Conor Garland deserves a special nickname. Something other than “circus monkey”. Although as humans we share more than 95% of the same DNA with our chimpy-like brethren, people are generally not excited by being named after other primates. The Vancouver Canucks forward and I had a good chuckle, but I felt it best to take that moniker off the potentials list.
There is background to it. There was this phenomenal US college player, like Garland a Massachusetts native, named Cal Ingraham. Ingraham won a national championship with the Maine Black Bears in 1993 as Paul Kariya’s linemate. Remarkably, if you ask Kariya today, a man with a fifteen-year NHL career and a Hockey Hall of Fame induction, which player he ever played with who had the best hands, he’ll still say Ingraham.
Cal never played beyond double-A hockey. He spent time in the ECHL and then in what we affectionately called the “Western Cocktail Holiday League” (WCHL), where he had three consecutive 50-goal seasons for the Idaho Steelheads. The 5-foot, 5-inch tall phenom, slower than molasses, once tallied a hat trick against the San Diego Gulls in a-minute-and-15-seconds.
Guys would try to murder him. He’d literally duck under checks, roll along the boards, sneak through traffic and roof shots from all angles. He once did a spin-o-rama pass-to-himself off the back of the net as a pursuing defenceman skated right past him and he scored on a wraparound at the World Arena in Colorado Springs.
Bigger and faster, he’s probably a Hockey Hall of Famer himself. But his creator, or let’s blame his parents, didn’t provide those kinds of chromosomes. He made the most of it.
Doing play-by-play in the league at the time, I called him the “Circus Monkey”. He wasn’t that crazy about it but he’d laugh anyway as he defines the word relaxed.
So here’s the similarly affable Garland, who grew up within sixty miles of Ingraham about 25-years later. Not only is he sneaky and can score, he’s also a hell of a lot quicker and faster. Thus the NHL.
He’s also a pest and crafty. So what to call him.

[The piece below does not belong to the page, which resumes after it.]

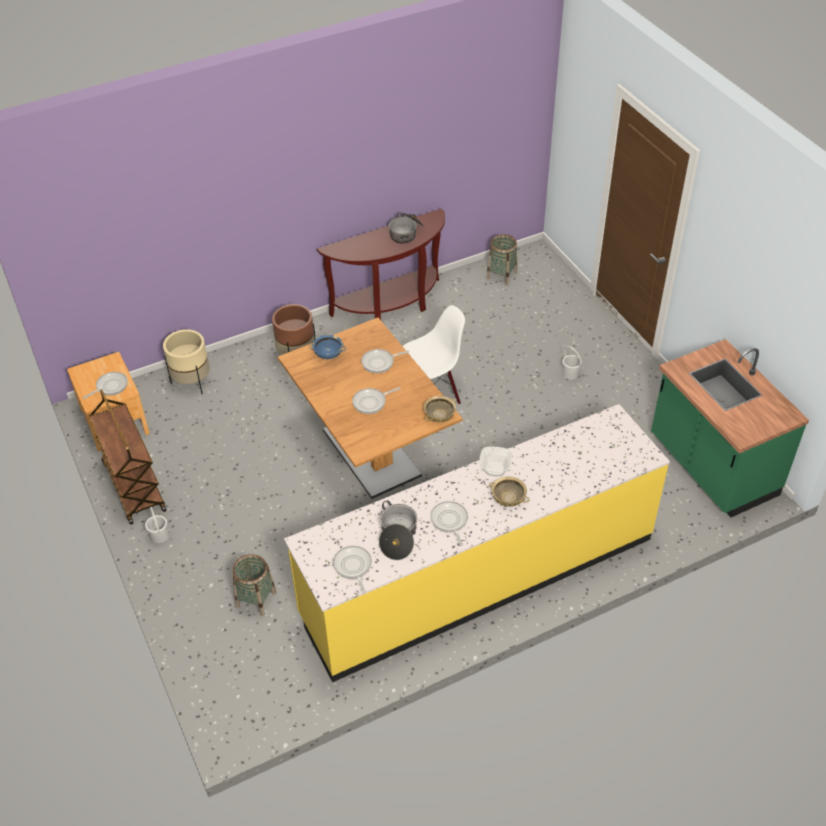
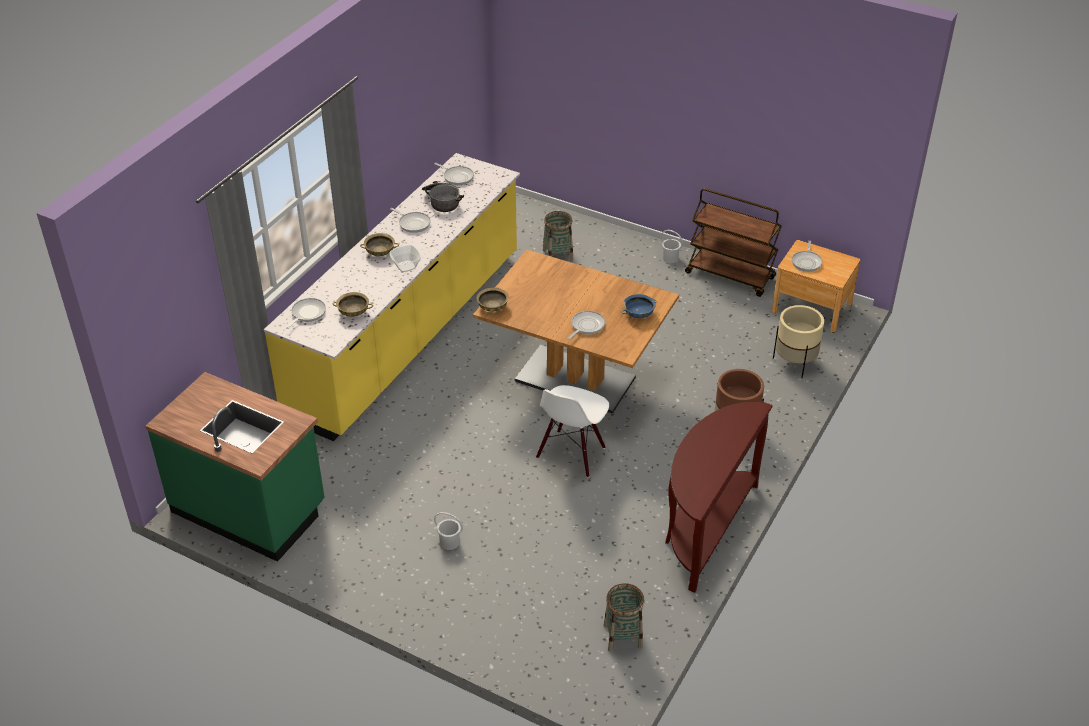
camera: 145 degrees right, 5 degrees down
frying pan [352,387,401,414] -> frying pan moved to [286,298,326,329]
cooking pot [389,213,423,244] -> none
none -> beige bowl [333,292,373,317]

He’s deserves something out of the ordinary given his stature and his propensity for being a perpetual catalyst.
His teammates have stuck with standard hockey fare, not creative enough, frankly.
“They just call me Garlie,” Garland said. “In Arizona I was called “G” forever, I came here and one of the athletic trainer’s nickname is “G” so they had to find something else, so, it’s only OEL (his Coyote teammate Oliver Ekman-Larsson who arrived to Vancouver Canucks with him) who calls me “G” here, but it’s Garlie or “Gars”.
Players of similar ilk have been referred to as “water bugs” or “fire plugs”, or “energizer bunnies”, but that’s not gonna cut it.
In October, Travis Konecny of the Philadelphia Flyers called Garland “an angry elf” during the heat of the action. After the next game Filip Zadina of the Detroit Red Wings called him a midget.
“My mom only calls me “dawg”,” Garland laughed. “That’s it, in her Charlestown accent (adjacent to Boston) she calls me dog. When I’m in trouble it’s Conor. She’s a city girl so she calls me dog.”
That’s charming and delightful, but for our NHL coverage purposes, I feel we need to step it up.
Vancouver Canucks fans are welcome to make suggestions.